Before testing your design on the board, make sure to simulate with the provided testbench, which will report errors if your code is not correct. There might still be problems that the testbench does not expose, so your code still might not work on the board.

Part 2 - C Code

After you have completed the DIMETalk project, which essentially connects the memory map with glue logic and the Fibonacci calculator, you will be writing C code to run on the host processor that tests your circuit.

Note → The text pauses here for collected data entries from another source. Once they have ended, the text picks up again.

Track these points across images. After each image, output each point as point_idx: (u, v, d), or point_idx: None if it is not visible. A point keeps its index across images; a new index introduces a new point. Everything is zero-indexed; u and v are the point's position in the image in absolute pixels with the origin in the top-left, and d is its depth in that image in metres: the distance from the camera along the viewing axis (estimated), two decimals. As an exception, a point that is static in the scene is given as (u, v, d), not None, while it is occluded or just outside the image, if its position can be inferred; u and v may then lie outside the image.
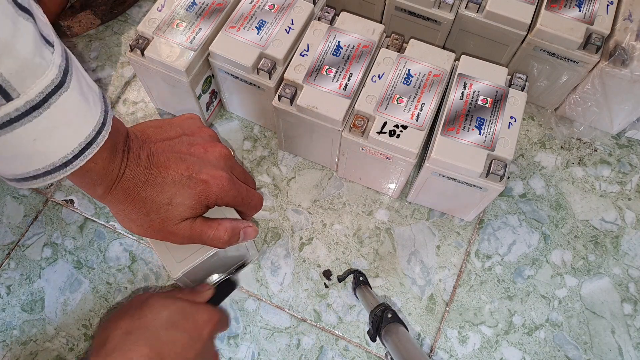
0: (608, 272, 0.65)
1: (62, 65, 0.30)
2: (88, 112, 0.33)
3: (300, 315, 0.61)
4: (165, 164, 0.40)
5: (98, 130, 0.33)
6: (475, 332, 0.61)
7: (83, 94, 0.32)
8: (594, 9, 0.62)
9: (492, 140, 0.54)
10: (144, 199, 0.39)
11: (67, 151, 0.32)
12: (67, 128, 0.31)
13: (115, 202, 0.39)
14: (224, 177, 0.41)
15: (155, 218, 0.40)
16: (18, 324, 0.61)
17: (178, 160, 0.40)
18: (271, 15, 0.61)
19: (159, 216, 0.40)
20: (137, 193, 0.39)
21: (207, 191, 0.41)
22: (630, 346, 0.61)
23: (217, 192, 0.41)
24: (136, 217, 0.40)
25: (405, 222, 0.66)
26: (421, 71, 0.58)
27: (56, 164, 0.32)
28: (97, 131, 0.33)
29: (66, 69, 0.31)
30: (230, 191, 0.42)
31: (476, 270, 0.64)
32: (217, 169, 0.42)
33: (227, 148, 0.45)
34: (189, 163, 0.41)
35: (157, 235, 0.41)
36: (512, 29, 0.63)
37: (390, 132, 0.55)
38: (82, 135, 0.32)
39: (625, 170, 0.71)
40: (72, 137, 0.32)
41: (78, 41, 0.78)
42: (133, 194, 0.39)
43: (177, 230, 0.41)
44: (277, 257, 0.64)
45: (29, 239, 0.65)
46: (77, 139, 0.32)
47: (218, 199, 0.42)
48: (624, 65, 0.60)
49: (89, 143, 0.33)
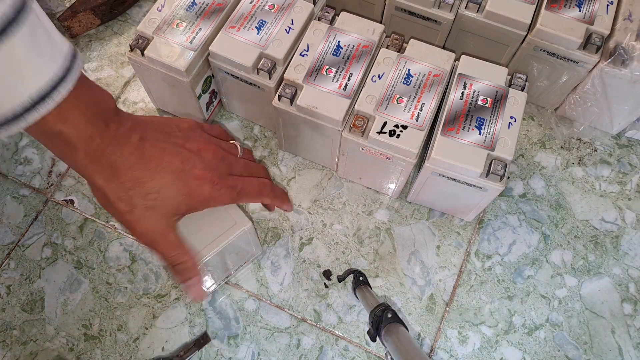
0: (608, 272, 0.65)
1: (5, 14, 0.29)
2: (42, 65, 0.31)
3: (300, 315, 0.61)
4: (161, 152, 0.39)
5: (54, 86, 0.32)
6: (475, 332, 0.61)
7: (36, 46, 0.31)
8: (594, 9, 0.62)
9: (492, 140, 0.54)
10: (132, 180, 0.38)
11: (16, 103, 0.31)
12: (12, 78, 0.30)
13: (98, 176, 0.37)
14: (215, 178, 0.41)
15: (138, 203, 0.38)
16: (18, 324, 0.61)
17: (174, 152, 0.40)
18: (271, 15, 0.61)
19: (144, 202, 0.38)
20: (125, 172, 0.37)
21: (197, 191, 0.40)
22: (630, 346, 0.61)
23: (206, 194, 0.41)
24: (117, 198, 0.38)
25: (405, 222, 0.66)
26: (421, 71, 0.58)
27: (7, 116, 0.31)
28: (52, 87, 0.32)
29: (14, 19, 0.29)
30: (222, 190, 0.42)
31: (476, 270, 0.64)
32: (210, 170, 0.41)
33: (220, 150, 0.44)
34: (184, 157, 0.40)
35: (129, 222, 0.39)
36: (512, 29, 0.63)
37: (390, 132, 0.55)
38: (32, 88, 0.31)
39: (625, 170, 0.71)
40: (20, 89, 0.31)
41: (78, 41, 0.78)
42: (120, 171, 0.37)
43: (152, 225, 0.40)
44: (277, 257, 0.64)
45: (29, 239, 0.65)
46: (25, 91, 0.31)
47: (204, 203, 0.41)
48: (624, 65, 0.60)
49: (42, 97, 0.32)
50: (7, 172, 0.69)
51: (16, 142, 0.71)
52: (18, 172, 0.69)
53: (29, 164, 0.69)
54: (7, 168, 0.69)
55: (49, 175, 0.69)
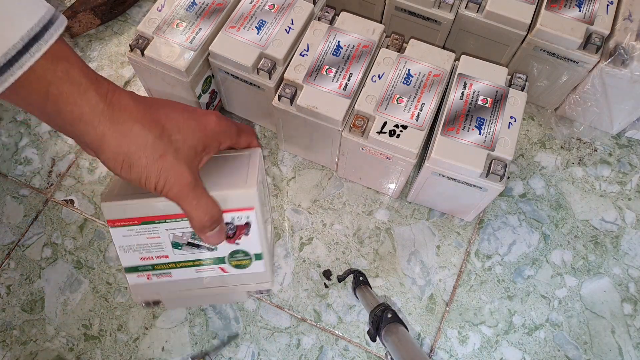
0: (608, 272, 0.65)
1: None
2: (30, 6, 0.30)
3: (300, 315, 0.61)
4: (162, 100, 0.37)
5: (44, 27, 0.30)
6: (475, 332, 0.61)
7: None
8: (594, 9, 0.62)
9: (492, 140, 0.54)
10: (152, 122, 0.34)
11: (8, 45, 0.29)
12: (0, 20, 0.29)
13: (115, 127, 0.32)
14: (218, 113, 0.40)
15: (167, 149, 0.34)
16: (18, 323, 0.61)
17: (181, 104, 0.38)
18: (271, 15, 0.61)
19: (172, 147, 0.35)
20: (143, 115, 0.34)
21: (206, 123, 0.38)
22: (630, 346, 0.61)
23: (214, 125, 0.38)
24: (142, 146, 0.33)
25: (405, 222, 0.66)
26: (421, 71, 0.58)
27: None
28: (42, 28, 0.30)
29: None
30: (227, 122, 0.40)
31: (476, 270, 0.64)
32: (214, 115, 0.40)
33: None
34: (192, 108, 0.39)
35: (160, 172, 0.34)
36: (512, 29, 0.63)
37: (390, 132, 0.55)
38: (22, 28, 0.29)
39: (625, 170, 0.71)
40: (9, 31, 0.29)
41: (78, 41, 0.78)
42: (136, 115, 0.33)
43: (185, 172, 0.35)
44: (277, 257, 0.64)
45: (29, 239, 0.65)
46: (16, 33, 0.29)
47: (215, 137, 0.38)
48: (624, 65, 0.60)
49: (34, 38, 0.30)
50: (7, 172, 0.69)
51: (16, 142, 0.71)
52: (18, 172, 0.69)
53: (29, 164, 0.69)
54: (7, 168, 0.69)
55: (49, 175, 0.69)
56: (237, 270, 0.42)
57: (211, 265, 0.42)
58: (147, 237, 0.40)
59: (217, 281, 0.43)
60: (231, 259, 0.42)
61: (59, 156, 0.70)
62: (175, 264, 0.42)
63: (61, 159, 0.70)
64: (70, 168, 0.69)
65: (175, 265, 0.42)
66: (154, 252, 0.41)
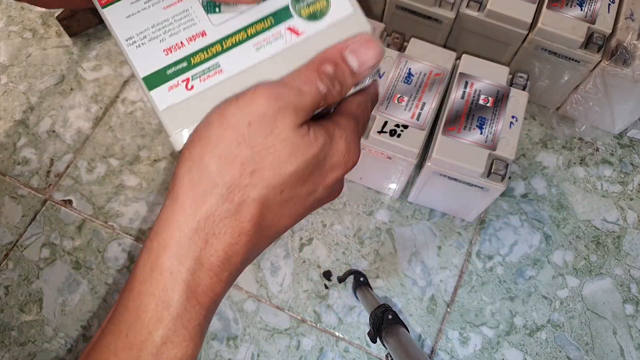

Memory maps can be accessed exactly the same way as blockRAMs in the previous lab. All you need is a node ID (provided by DIMETalk, most likely 1), and an address to access. For example, you could write data into a register n (assuming n is stored at address 1) in the FPGA using code similar to the following:

#define N_ADDR 1
#define GO_ADDR 2
#define MEMORY_MAP_ID 1
.......
int some_variable = 1;
FPGA_write( &some_variable, 1, N_ADDR, MEMORY_MAP_ID, 1000);
FPGA_write( &some_variable, 1, GO_ADDR, MEMORY_MAP_ID, 1000);
....

The C program should calculate the first 30 Fibonacci numbers (by using the FPGA circuit) and output them to the screen. To verify correctness, you should also calculate each Fibonacci number using software. The output of the program should look exactly like this:

1: HW = 1, SW = 1
2: HW = 1, SW = 1
3: HW = 2, SW = 2
4: HW = 3, SW = 3
5: HW = 5, SW = 5
6: HW = 8, SW = 8
7: HW = 13, SW = 13
8: HW = 21, SW = 21
9: HW = 34, SW = 34
10: HW = 55, SW = 55
11: HW = 89, SW = 89
12: HW = 144, SW = 144
13: HW = 233, SW = 233
14: HW = 377, SW = 377
15: HW = 610, SW = 610
16: HW = 987, SW = 987
17: HW = 1597, SW = 1597
18: HW = 2584, SW = 2584
19: HW = 4181, SW = 4181
20: HW = 6765, SW = 6765
21: HW = 10946, SW = 10946
22: HW = 17711, SW = 17711
23: HW = 28657, SW = 28657
24: HW = 46368, SW = 46368
25: HW = 75025, SW = 75025
26: HW = 121393, SW = 121393
27: HW = 196418, SW = 196418
28: HW = 317811, SW = 317811
29: HW = 514229, SW = 514229
30: HW = 832040, SW = 832040

IMPORTANT: Make sure to test your output with this provided script. To use the script, first rename it to "grade.pl" and copy it to your directory on delta. Then, do the following when you run your application:

srun h100bist.exe > test.txt
grade.pl test.txt

Common Tool Problems

  1. To do post-place+route simultion in Xilinx ISE, the top level entity has to use std_logic or std_logic_vector for all i/o.
  2. Xilinx ISE does not like generic values in the top level entity
  3. VHDL files imported into DIMETalk need to use std_logic for all i/o.
  4. DIMETalk will mess up when importing VHDL unless you define each input/ output on a seperate line
  5. Unless you use the names dt_clk and reset for the clock and reset, you will need to manually specify which signal is the clock and which is the reset.
  6. If your code looks correct, but you are getting strange problems, try creating a new project. This applies to both ISE and DIMETalk. I personally went through 3 ISE projects for this lab, even though the code was completely correct.